News - 24.04.2022

Khaldoun Bardi : la vénération du maître est-elle passée de mode ?

Khaldoun Bardi : la vénération du maître est-elle passée de mode ?

Par Dr Khaldoun Bardi - Le magisterium du maître au Moyen Âge ou à la Renaissance était, formellement, celui du théologien, de Thomas d'Aquin ou de Bonaventure en chaire.

Si L'héritage théologique s'est affaibli, ses conventions sont restées. Ces formes, ces conventions de l'esprit étaient sous-tendues par une révérence qui allait tellement de soi que c'est à peine si on s'interrogeait sur elle.

Vénérer son maître était le code natal et naturel de la relation. Où pâlissent la révérence et la déférence, ne demeurent pas moins le respect, qui en dérive étroitement, et une soumission volontaire.

Dans une forme d'enveloppement, (dont la définition en Occident remonte à Aristote et à Cicéron,) le dynamisme est celui de l'admiration, de la fierté admirative devant la stature du maître et de l'acceptation de sa condition de disciple. («C'est notre maître… fameux, calme et mort / Porté sur nos épaules.»)

····················

Consigne A: Recopiez sans rien changer le passage de l'extrait sur la vénération du maître qui va de « Si L'héritage théologique » jusqu'à « une soumission volontaire. ».
Consigne B: Selon l'extrait sur la vénération du maître, pourquoi s'interrogeait-on à peine sur la révérence qui sous-tendait les conventions de l'esprit ? Répondez en une à trois phrases.
Seul l'extrait doit servir de source.

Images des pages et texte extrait
····················

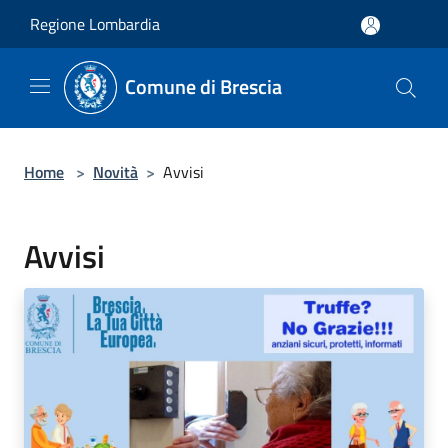
Salta al contenuto principale
Regione Lombardia
Comune di Brescia
Home
>
Novità
>
Avvisi
Avvisi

····················

Réponse attendue A:
Si L'héritage théologique s'est affaibli, ses conventions sont restées. Ces formes, ces conventions de l'esprit étaient sous-tendues par une révérence qui allait tellement de soi que c'est à peine si on s'interrogeait sur elle.

Vénérer son maître était le code natal et naturel de la relation. Où pâlissent la révérence et la déférence, ne demeurent pas moins le respect, qui en dérive étroitement, et une soumission volontaire.

Réponse attendue B: On s'interrogeait à peine sur cette révérence parce qu'elle allait tellement de soi qu'elle ne suscitait presque aucune question.